* **TEXTO**
════════
O Conselho de Disciplina da Federação Portuguesa de Futebol (FPF) deu início a processos disciplinares contra André Villas-Boas e Alberto Costa, do FC Porto, uma decisão que surge na sequência de queixas formalizadas pelo Sporting. O foco do processo contra o presidente do FC Porto centra-se nas suas declarações feitas após uma reunião com a Ministra da Cultura, Juventude e Desporto, Margarida Balseiro Lopes, e o Secretário de Estado do Desporto, Pedro Dias.
A instauração ocorreu na sequência de uma participação disciplinar apresentada pela Sporting Clube de Portugal – Futebol SAD, esclareceu o órgão nesta segunda-feira. A 1 de abril, Villas-Boas foi criticado por usar a presença de jornalistas para atacar a postura de Frederico Varandas, presidente do Sporting. O dirigente portista disse: “Compreendo as frustrações do presidente do Sporting, principalmente quando no seu próprio estádio há adeptos que lançam garrafas de vidro para as cabeças dos árbitros, e há jogadores que assumem que um árbitro é ladrão.” Este desabafo de Villas-Boas revelou-se bastante polémico, originando a decisão disciplinar.
════════
* **DADOS DE ORIGEM**

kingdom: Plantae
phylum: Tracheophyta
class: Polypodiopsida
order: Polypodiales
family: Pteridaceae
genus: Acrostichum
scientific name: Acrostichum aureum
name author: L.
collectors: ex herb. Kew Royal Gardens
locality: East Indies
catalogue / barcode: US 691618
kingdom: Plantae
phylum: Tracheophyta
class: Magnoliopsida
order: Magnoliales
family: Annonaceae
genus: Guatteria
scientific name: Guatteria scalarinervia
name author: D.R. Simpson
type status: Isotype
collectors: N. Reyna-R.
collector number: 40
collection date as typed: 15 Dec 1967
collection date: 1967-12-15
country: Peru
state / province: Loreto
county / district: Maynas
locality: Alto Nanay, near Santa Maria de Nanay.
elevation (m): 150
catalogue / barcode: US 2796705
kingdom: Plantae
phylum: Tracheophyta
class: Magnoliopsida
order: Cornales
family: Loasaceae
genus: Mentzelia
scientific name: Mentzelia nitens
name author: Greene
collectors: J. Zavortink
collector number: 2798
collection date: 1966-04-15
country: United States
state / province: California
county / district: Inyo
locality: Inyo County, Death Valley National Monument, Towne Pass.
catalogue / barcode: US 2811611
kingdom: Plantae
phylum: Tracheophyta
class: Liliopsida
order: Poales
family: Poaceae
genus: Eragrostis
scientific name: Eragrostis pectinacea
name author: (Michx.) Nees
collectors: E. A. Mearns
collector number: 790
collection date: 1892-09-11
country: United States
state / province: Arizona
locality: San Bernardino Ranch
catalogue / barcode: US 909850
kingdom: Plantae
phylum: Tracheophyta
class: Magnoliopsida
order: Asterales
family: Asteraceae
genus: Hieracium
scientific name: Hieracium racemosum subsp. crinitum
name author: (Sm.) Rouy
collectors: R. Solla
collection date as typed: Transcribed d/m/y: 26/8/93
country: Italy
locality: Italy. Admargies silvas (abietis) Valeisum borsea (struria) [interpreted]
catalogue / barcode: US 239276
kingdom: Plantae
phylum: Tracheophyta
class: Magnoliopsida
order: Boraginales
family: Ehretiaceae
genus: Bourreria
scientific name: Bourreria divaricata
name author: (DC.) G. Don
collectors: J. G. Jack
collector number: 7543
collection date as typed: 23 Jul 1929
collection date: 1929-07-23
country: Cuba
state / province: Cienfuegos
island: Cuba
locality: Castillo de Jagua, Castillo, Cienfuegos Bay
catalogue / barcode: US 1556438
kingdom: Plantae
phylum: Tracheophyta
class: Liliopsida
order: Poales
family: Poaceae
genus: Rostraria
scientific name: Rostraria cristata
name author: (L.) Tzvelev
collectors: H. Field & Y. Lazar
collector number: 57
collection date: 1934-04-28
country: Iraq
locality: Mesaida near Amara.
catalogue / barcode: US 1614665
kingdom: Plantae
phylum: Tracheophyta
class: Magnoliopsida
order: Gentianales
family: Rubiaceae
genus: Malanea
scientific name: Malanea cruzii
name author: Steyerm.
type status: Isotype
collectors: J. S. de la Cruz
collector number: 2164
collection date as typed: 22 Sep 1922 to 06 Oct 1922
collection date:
════════
* **INSTRUÇÕES DAS TAREFAS**
a - Enumere todas as pessoas mencionadas pelo nome no texto sobre os processos disciplinares da FPF.
b - Por favor, prossiga o texto sobre os processos disciplinares da FPF a partir da última frase apresentada.
As linhas provêm de outra fonte, diferente do texto.

* **RESPOSTAS ÀS TAREFAS**
a - André Villas-Boas, Alberto Costa, Margarida Balseiro Lopes, Pedro Dias, Frederico Varandas

b -
Procedimentos Disciplinares
Para além do processo de Villas-Boas, também se abriu um procedimento disciplinar a Alberto Costa. Em causa está uma alegada cuspidela do jogador portista na direção de Sorriso, atleta do Famalicão, durante o jogo entre FC Porto e Famalicão. A queixa partiu igualmente do Sporting, que decidiu agir junto do Conselho de Arbitragem da FPF.
O comunicado da FPF detalha que a participação disciplinar contra Villas-Boas foi apresentada em 2 de abril de 2026, o que sublinha a seriedade das alegações feitas pelo Sporting e a pronta reação das entidades responsáveis.